Instantly they slid back to the bottom again and lay in a heap, gasping and giggling.
"Where shall we go? What shall we do?" exclaimed Judith.
"Nothing," answered Molly. "We can hardly crawl, much less run, but I suppose he can't either, so perhaps we are as safe here as anywhere."
"But what man except a burglar could be prowling around Wellington at this hour?" whispered Judith.
"I can't think of anyone, but I should think no sensible burglar would come out a night like this. Besides, do burglars ever come to Wellington?"
"Once there was one, only he wasn't a real burglar. He was a lunatic who had escaped from an asylum near Exmoor."
"Oh, heavens, Judith, a lunatic? I'd rather meet ten burglars. After all, only a lunatic would come out on such a night. Can't we run?"
Molly had a fear of crazy people that she had never been able to conquer.
They rose unsteadily on their frozen feet and began hurrying back in the direction of the trolley embankment. As they ran, they heard a long, sliding, scraping sound. Evidently the man had slid down the little hill. They could hear the sound of his footsteps on the ice. He was running after them. At last he called:
"Wait, wait, whoever you are. I'm not going to hurt you."

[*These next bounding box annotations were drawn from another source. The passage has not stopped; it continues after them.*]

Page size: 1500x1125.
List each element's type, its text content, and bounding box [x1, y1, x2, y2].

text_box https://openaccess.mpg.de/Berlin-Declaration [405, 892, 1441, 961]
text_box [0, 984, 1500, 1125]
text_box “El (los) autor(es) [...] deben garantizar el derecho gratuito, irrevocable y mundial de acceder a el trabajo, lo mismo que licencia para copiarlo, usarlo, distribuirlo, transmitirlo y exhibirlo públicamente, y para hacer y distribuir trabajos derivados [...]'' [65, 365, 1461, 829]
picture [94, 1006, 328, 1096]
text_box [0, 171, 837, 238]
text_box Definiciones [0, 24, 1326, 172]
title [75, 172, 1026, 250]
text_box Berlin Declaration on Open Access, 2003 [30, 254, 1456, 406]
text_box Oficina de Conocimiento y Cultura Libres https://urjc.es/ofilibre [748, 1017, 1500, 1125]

In another moment he had caught up with them. Oh, joy of joys, it was Professor Green, wearing a thick gray sweater and a cap with ear muffs. With a cry of relief, Judith flung herself on her cousin's neck while Molly rather timidly clasped his arm. She felt she could have hugged him, too, if he had only been a relation.

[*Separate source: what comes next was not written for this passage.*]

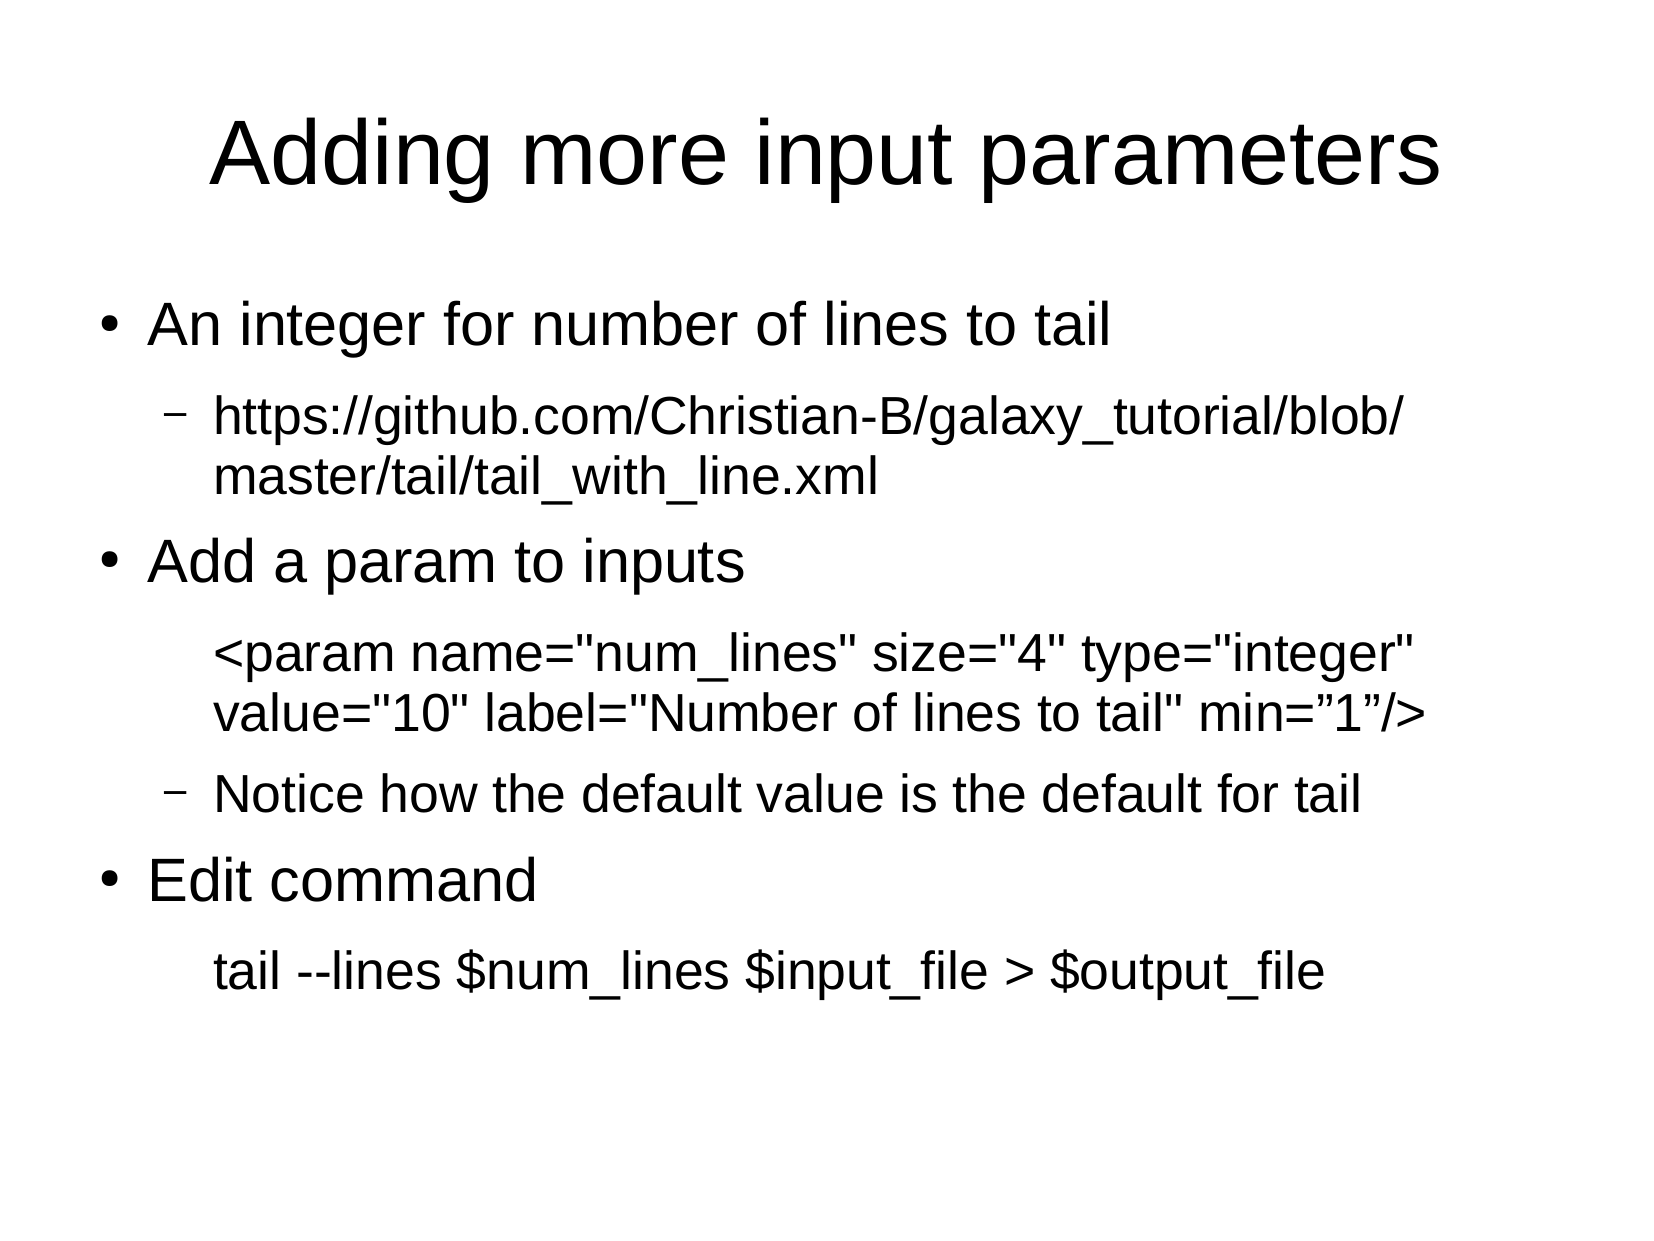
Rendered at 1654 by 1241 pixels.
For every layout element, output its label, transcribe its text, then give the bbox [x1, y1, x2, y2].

"We thought you were an escaped lunatic," she exclaimed.
"I am," he answered, "at least I've been nearly crazy trying to get news of you." He took her hand and drew it firmly through his arm, while Judith appropriated his other arm. "They telephoned over from Exmoor to know if you had reached Wellington safely. We found at the village that the car had not arrived. Then about twenty minutes ago they called us from the car station to say that the conductor and motorman had walked but that you had decided to remain in the car all night. I thought I had better go over and persuade you not to freeze to death by degrees. I am glad you decided to walk. Where are the others?"
"They have gone on by the track," answered Molly. "We slipped down the embankment and couldn't crawl up again. Perhaps you could catch them, if you branched off here and took the other road."

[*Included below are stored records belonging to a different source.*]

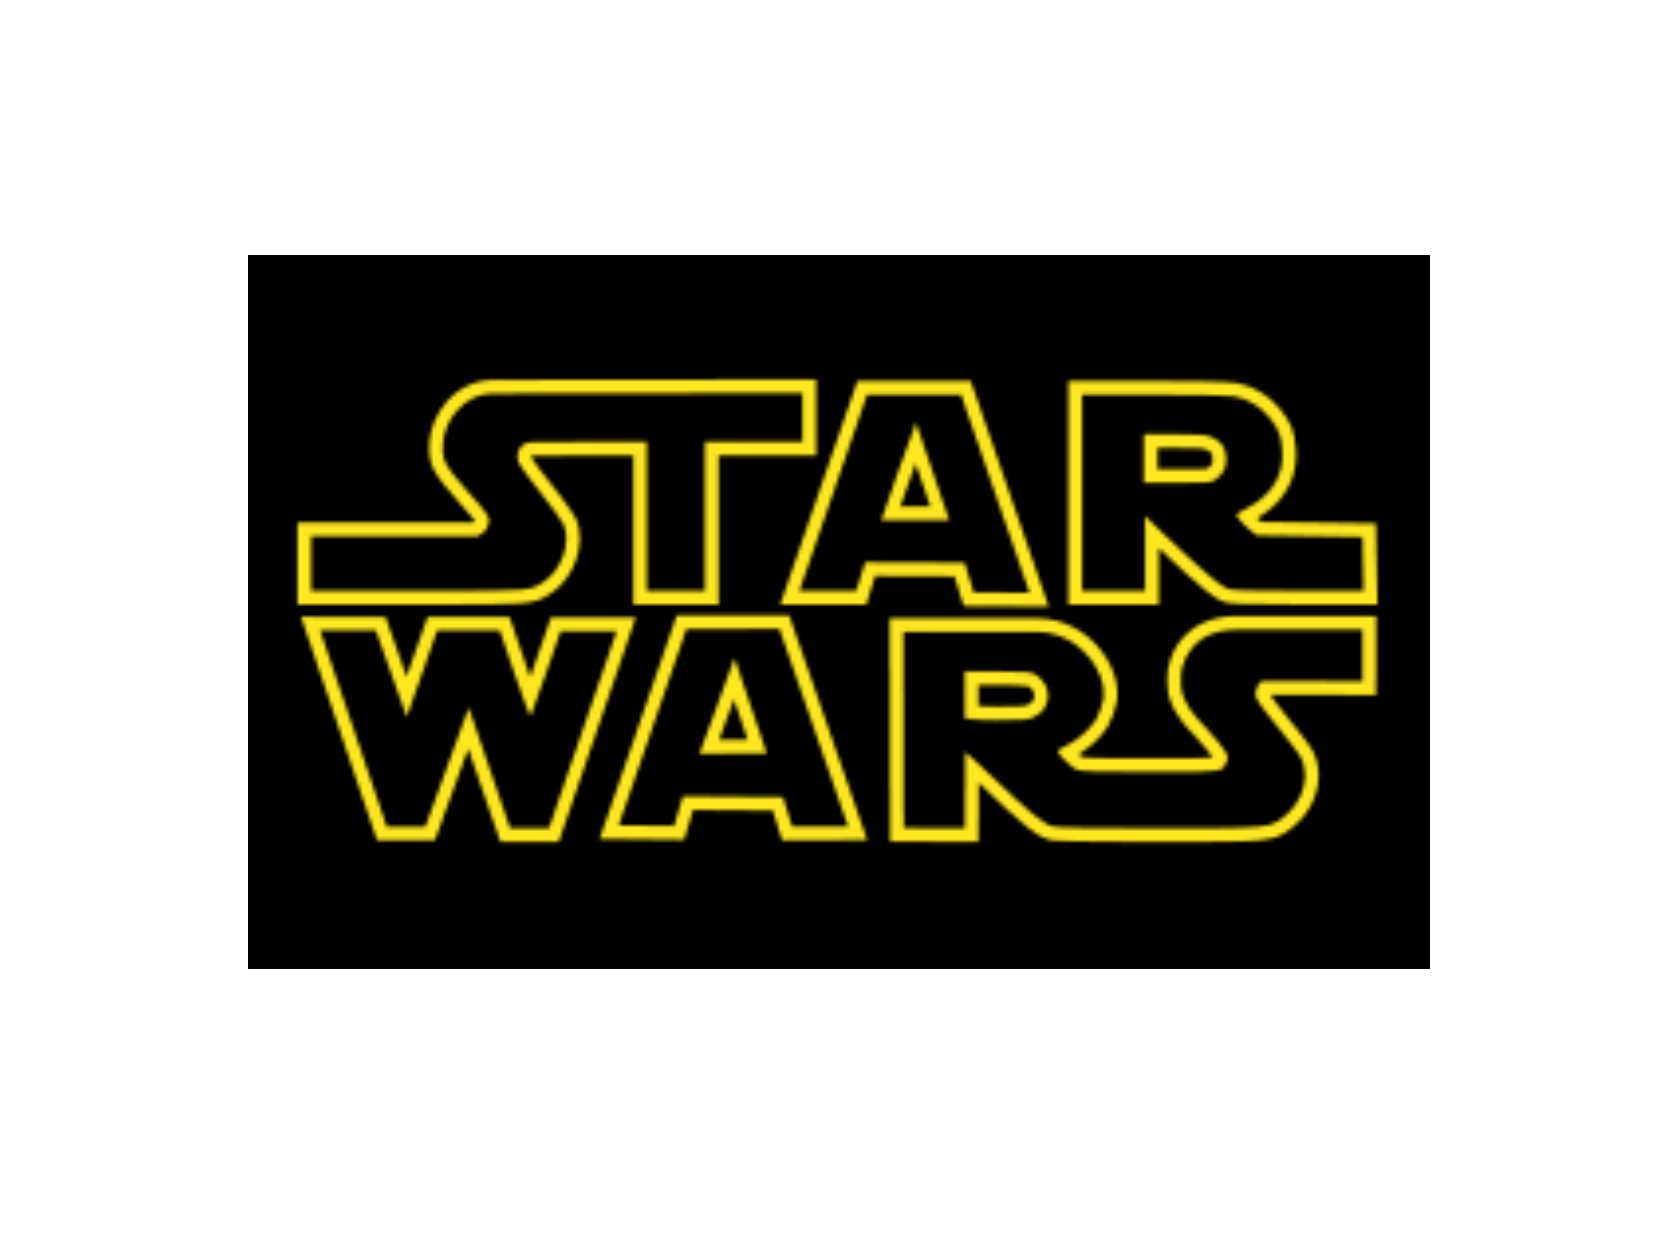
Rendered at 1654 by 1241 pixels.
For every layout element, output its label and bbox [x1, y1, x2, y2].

picture [248, 255, 1430, 969]
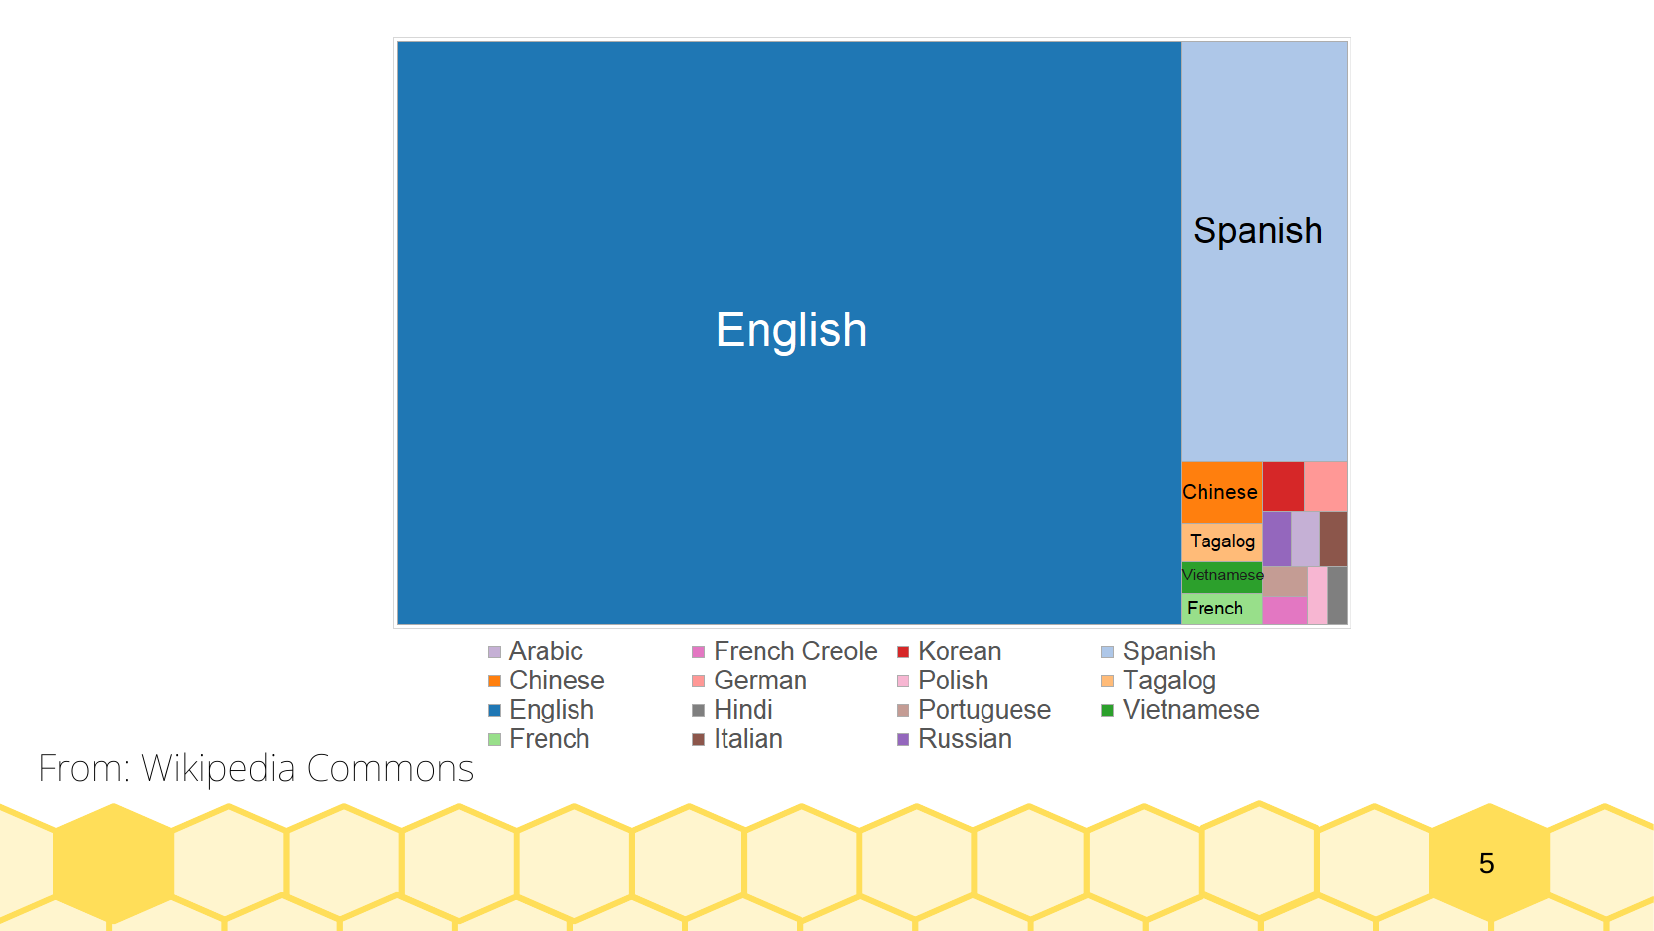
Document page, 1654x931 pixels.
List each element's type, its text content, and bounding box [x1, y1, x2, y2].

picture [393, 37, 1351, 758]
text_box From: Wikipedia Commons [37, 741, 488, 788]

"Never mind," answered the Professor, tucking her arm more tightly through his. "Dr. McLean can look after the others, now that his burdens are lightened by two. I'd better see you across this skating rink. Mrs. Murphy is up waiting for you. I stopped and told her to get hot soup and water bottles and things ready."
"You're a dear, Cousin Edwin," exclaimed Judith. "You are always thinking of other people."
"I expect the old doctor will be a good deal knocked up by this little jaunt," went on the Professor, not taking the slightest notice of Judith's expressions of gratitude, the first Molly had ever heard her make about anything.
It was half-past two o'clock when they reached Queen's Cottage, just ten minutes before the others arrived.
"It's a good thing you found us," Molly said to the Professor as he helped them up the steps. "I believe we'd have been crawling over those links another hour or so if you hadn't."